▶ EXERCISE GOAL: If "could" shows up in a line of the material, return that line.

▶ AVAILABLE RECORDS:
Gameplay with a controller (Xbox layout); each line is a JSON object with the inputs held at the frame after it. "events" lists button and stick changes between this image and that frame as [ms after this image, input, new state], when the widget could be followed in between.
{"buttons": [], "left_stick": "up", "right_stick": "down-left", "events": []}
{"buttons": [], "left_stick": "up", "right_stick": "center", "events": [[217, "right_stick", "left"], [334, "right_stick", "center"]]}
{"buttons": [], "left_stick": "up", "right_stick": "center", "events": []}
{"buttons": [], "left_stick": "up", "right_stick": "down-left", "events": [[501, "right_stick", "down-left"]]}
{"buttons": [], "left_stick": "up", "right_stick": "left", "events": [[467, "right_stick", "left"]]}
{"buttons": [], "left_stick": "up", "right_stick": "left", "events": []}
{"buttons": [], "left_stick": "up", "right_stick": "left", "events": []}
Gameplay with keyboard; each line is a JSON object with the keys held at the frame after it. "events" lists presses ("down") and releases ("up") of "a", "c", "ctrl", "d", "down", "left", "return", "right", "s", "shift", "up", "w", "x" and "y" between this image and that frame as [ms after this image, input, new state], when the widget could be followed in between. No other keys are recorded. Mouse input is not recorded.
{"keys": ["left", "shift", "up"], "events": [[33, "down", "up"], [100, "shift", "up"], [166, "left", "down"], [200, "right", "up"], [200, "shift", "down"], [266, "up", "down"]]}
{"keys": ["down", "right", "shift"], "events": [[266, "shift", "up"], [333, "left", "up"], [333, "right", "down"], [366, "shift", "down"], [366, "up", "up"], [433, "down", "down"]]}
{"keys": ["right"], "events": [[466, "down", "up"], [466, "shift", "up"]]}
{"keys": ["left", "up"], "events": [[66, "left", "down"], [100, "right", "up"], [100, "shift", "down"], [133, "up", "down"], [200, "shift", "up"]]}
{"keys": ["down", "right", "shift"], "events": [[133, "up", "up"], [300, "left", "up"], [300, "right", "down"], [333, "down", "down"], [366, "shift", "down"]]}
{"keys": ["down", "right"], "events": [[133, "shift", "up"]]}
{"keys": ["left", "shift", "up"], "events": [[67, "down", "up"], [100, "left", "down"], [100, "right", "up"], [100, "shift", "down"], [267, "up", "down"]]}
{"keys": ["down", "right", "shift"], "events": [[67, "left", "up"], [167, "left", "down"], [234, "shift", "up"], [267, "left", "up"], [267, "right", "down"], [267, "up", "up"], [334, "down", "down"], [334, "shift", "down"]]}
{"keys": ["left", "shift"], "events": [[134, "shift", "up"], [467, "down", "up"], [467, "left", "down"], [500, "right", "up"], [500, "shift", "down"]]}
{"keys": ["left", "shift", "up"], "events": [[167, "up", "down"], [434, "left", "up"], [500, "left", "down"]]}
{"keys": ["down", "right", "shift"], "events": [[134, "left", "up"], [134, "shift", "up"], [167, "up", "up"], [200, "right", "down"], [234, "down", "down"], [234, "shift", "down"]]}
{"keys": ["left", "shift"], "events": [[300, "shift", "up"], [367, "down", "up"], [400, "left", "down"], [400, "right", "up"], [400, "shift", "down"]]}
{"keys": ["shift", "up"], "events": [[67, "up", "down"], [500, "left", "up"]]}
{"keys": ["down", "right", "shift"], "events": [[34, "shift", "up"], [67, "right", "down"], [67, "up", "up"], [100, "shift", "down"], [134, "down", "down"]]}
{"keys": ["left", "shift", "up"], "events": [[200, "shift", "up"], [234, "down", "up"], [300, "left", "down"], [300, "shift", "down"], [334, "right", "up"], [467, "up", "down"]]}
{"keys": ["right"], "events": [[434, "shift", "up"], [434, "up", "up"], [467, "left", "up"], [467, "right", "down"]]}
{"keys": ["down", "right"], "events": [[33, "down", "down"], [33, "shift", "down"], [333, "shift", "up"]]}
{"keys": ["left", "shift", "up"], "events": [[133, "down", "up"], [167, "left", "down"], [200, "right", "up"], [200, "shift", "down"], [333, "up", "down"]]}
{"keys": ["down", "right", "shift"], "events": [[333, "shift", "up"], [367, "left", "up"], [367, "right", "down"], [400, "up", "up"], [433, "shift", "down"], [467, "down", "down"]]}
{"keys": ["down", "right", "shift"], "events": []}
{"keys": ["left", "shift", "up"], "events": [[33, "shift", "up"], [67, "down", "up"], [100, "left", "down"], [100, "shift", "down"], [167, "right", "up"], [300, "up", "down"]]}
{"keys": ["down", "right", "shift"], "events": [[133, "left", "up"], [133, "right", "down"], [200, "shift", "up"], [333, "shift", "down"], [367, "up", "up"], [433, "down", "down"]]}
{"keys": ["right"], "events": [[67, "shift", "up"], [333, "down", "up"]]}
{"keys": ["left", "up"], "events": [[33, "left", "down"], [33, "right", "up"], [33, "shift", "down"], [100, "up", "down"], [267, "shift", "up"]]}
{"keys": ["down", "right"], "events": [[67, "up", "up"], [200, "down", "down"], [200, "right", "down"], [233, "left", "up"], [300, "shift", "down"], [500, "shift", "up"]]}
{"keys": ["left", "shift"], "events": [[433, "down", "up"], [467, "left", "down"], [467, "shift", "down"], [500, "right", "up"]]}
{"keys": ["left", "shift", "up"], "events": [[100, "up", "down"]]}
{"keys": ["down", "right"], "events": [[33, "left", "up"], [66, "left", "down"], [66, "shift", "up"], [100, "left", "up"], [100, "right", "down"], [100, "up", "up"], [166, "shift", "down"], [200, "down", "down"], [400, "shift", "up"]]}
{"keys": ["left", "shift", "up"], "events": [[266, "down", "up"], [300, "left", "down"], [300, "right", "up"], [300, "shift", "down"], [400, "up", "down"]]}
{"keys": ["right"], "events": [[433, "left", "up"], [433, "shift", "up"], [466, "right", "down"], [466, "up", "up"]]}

▶ OUTPUT FOR THIS EXERCISE:
Gameplay with a controller (Xbox layout); each line is a JSON object with the inputs held at the frame after it. "events" lists button and stick changes between this image and that frame as [ms after this image, input, new state], when the widget could be followed in between.
Gameplay with keyboard; each line is a JSON object with the keys held at the frame after it. "events" lists presses ("down") and releases ("up") of "a", "c", "ctrl", "d", "down", "left", "return", "right", "s", "shift", "up", "w", "x" and "y" between this image and that frame as [ms after this image, input, new state], when the widget could be followed in between. No other keys are recorded. Mouse input is not recorded.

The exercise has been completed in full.